• POLECENIE 1:
Kiedy według tekstu o Euro 2012 UEFA ogłosiła swoją decyzję w sprawie organizatorów turnieju?
• POLECENIE 2:
Przepisz bez zmian z tekstu o Euro 2012 fragment, który otwierają słowa zawierające "Euro 2012. Jak", a zamykają słowa "Sport.pl Michał Kiedrowski.".

Euro 2012. Jak Euro wygrywa ze stereotypami. Dlaczego tak straszyliście?

Sol Campbell straszył zabitymi na ulicach w Polsce i na Ukrainie; BBC - rasistami i kibolami. Feministki - samczą agresją i wzrostem przemocy domowej; Włosi - rozgrzebanymi drogami i stadionami. Euro 2012 pokazało, że wszystkie te obawy - wynikające głównie ze stereotypów - mają nikłe potwierdzenie w rzeczywistości - pisze dziennikarz Sport.pl Michał Kiedrowski.

Straszenie Euro 2012 zaczęło się już tuż po zwycięstwie polsko-ukraińskiej kandydatury pięć lat temu.

Kraje bez jednej przyzwoitej asfaltowej drogi

Decyzja UEFA ogłoszona w kwietniu 2007 r. wywołała największe rozczarowanie we Włoszech. Italia również ubiegała się o Euro 2012 i panowało tam przekonanie, że jej zwycięstwo jest niemal oczywiste (obok Polski i Ukrainy organizować turniej chciały także Węgry razem z Chorwacją, a w pierwszym etapie selekcji odpadły Turcja i Grecja). Komentując wybór UEFA, dziennikarz Massimo Gramellini z "La Stampy" napisał ironicznie: "Przyznajmy: nie było proste odebrać organizację mistrzostw takim kolosom, jak Polska i Ukraina, sojuszowi biedaków, bez najmniejszych tradycji, ale przede wszystkim bez przyzwoitego stadionu ani asfaltowej drogi".

Włosi nie wierzyli, że Polsce i Ukrainie uda się przygotować do tak wielkiej imprezy. W czerwcu 2008 r. dziennik "Il Gornale" pisał, że UEFA przeniesie Euro do Włoch i Francji. Mecz inauguracyjny miałby się odbyć w Rzymie, a finał w Paryżu. Zwracając się do szefa UEFA, Michela Platiniego dziennik napisał też: "Drogi Michelu, sytuacja na włoskich stadionach w tej chwili jest z całą pewnością lepsza od tej, którą znajdziemy w 2012 roku w krajach wybranych przypadkowo".

• DOSTARCZONE DANE:
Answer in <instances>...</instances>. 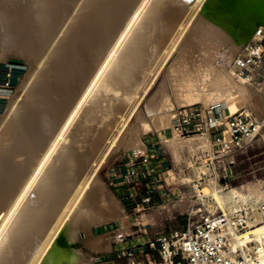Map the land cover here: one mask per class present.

• ROZWIĄZANIE ZADANIA 1:
W kwietniu 2007 roku.

• ROZWIĄZANIE ZADANIA 2:
Euro 2012. Jak Euro wygrywa ze stereotypami. Dlaczego tak straszyliście?

Sol Campbell straszył zabitymi na ulicach w Polsce i na Ukrainie; BBC - rasistami i kibolami. Feministki - samczą agresją i wzrostem przemocy domowej; Włosi - rozgrzebanymi drogami i stadionami. Euro 2012 pokazało, że wszystkie te obawy - wynikające głównie ze stereotypów - mają nikłe potwierdzenie w rzeczywistości - pisze dziennikarz Sport.pl Michał Kiedrowski.